Poster
in
Workshop: DataWorld: Unifying data curation frameworks across domains
SIEVE: A Scalable and General Purpose Data Filtering System for Large Language Models
Jifan Zhang · Ziyue Luo · Jia (Kevin) Liu · Ness Shroff · Robert Nowak
Keywords: [ Active Learning ] [ Large Language Model Pretraining ] [ Data Filtering ]
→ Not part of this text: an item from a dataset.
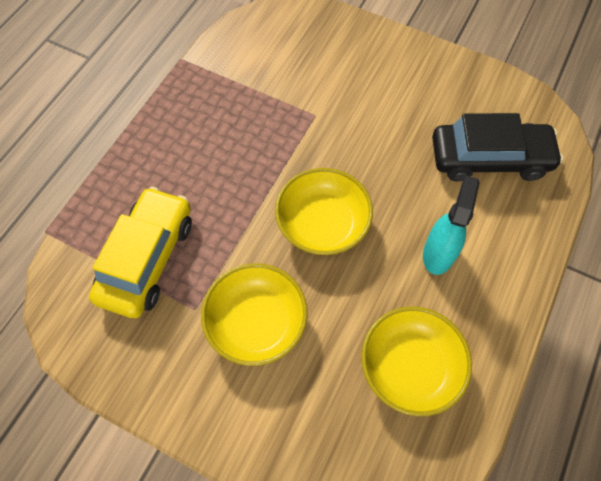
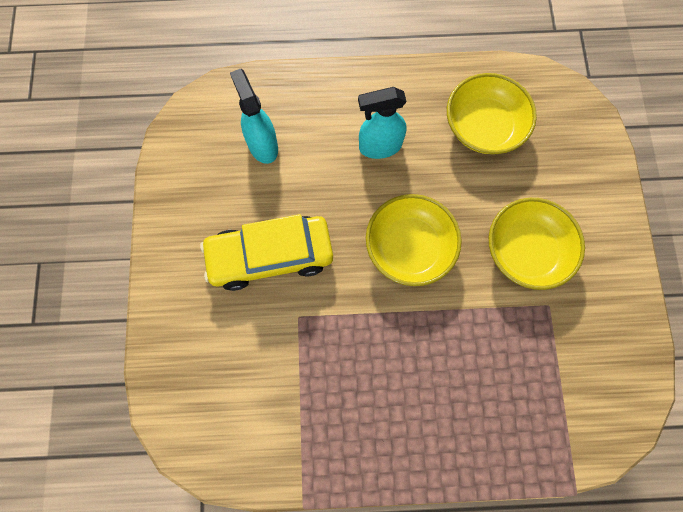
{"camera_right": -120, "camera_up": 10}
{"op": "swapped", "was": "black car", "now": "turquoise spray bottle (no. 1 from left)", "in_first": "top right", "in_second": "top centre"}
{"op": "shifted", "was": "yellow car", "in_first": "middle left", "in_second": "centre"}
Large language models demand vast amounts of high-quality training data, yet efficiently filtering web-scale datasets remains a significant challenge. General-purpose systems like GPT-4o are capable of analyzing and filtering data, but this is an extremely expensive proposition. We propose a novel system that effectively and efficiently distills GPT-4o capabilities into a lightweight filtering model. Our system, called SIEVE, dramatically reduces the cost of data filtering, while maintaining accuracy comparable to GPT-4o.The key innovation in our approach is the strategic use of active learning, which finetunes these lightweight models with minimal GPT-4o calls, enabling performance that matches GPT-4o at a fraction of the computational cost.SIEVE can efficiently curate high-quality data for both general and specialized domains from web-scale corpora through customizable filtering prompts—a particularly valuable capability given the current scarcity of high-quality domain-specific datasets. Our extensive experiments, using both automatic and human evaluation metrics, demonstrate that SIEVE achieves performance comparable to GPT-4o across five highly specific filtering tasks. Furthermore, when applied to web crawl datasets, SIEVE improves upon existing quality filtering methods, establishing a new state-of-the-art on the DataComp-LM challenge.